“What’s the point of having a voice if you’re gonna be silent in those moments you shouldn’t be?” In many parts of the world, there is censorship of television, news, and even books. Although this seems far from home, this censorship isn’t as far away as we would think. It even affects schools in the United States. Recently in Katy, Texas, the book The Hate U Give by Angie Thomas was banned because of the use of curse words and the “presumptive normalization of sexual activity.” The only thing censorship does is block off different perspectives, opinions, and experiences that are meant to strengthen your compassion and understanding of the world. The Hate U Give should be read in schools because of its relevance in today’s society, especially in the United States.
Just last year, Police killed 1,147 people in 2017. Black people were 25% of those killed despite being only 13% of the population. Turn to the news on any given day and you’ll probably hear about a black person, usually male, killed for doing something ordinary, like driving, sitting on a swing set , or holding a sandwich. This sparked a movement called Black Lives Matter, which peacefully protests the unjustified killings of many unarmed black people.Black Lives Matter is a plea for all of America to see black people as important and non violent human beings. The book not only empowers black individuals, but those of all colors and nationalities, to stand up for what they believe. The main character, Starr, is a character all people can relate to. She has the grammar of a teenager, and the voice of an adult.
One school in georgia banned this book because the school parents said it made them “uncomfortable.” Yes, The Hate U Give makes people uncomfortable. But that’s the point! You’re supposed to be unsettled when Starr talks about being the only black person in her private school. You’re supposed to be uneasy when she talks about the inequalities that still occur in the United States. You’re supposed to be horrified when she talks about the unjustified murder of her best friend.
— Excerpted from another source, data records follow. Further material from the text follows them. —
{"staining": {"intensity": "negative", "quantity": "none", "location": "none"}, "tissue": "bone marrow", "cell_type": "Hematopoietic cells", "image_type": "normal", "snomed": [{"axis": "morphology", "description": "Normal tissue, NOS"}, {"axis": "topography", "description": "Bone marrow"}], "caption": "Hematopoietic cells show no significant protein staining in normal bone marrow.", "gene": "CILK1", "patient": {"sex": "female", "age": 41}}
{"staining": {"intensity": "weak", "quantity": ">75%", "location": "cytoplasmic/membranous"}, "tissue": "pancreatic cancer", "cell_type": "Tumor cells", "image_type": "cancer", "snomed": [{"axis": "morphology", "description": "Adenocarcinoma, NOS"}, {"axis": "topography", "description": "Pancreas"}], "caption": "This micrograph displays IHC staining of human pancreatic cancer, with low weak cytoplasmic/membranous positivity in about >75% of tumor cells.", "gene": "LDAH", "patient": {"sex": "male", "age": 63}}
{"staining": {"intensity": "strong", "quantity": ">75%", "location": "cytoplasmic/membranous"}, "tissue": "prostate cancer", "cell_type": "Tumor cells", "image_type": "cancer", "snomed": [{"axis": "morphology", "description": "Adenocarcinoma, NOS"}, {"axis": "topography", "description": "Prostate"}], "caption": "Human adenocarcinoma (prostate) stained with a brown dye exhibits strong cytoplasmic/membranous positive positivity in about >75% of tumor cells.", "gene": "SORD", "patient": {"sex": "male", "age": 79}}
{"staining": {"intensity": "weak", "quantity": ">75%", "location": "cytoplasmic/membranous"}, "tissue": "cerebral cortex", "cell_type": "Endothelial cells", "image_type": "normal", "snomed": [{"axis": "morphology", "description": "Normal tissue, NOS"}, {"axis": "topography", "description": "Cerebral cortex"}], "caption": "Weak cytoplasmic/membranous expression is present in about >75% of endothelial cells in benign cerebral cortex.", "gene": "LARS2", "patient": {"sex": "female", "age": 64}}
If you aren’t uncomfortable when you learn about injustice, you probably don’t feel called to do anything about it. If we’re not uncomfortable, it’s really easy to look the other way and pretend not to see how society forces people to suffer simply for being who they are and living in the skin they were born in.
Those who feel awkward or uncomfortable about this topic should to pick up this book, feel the pains and joys of black people, find where they connect and where they differ and ultimately join the fight for equality.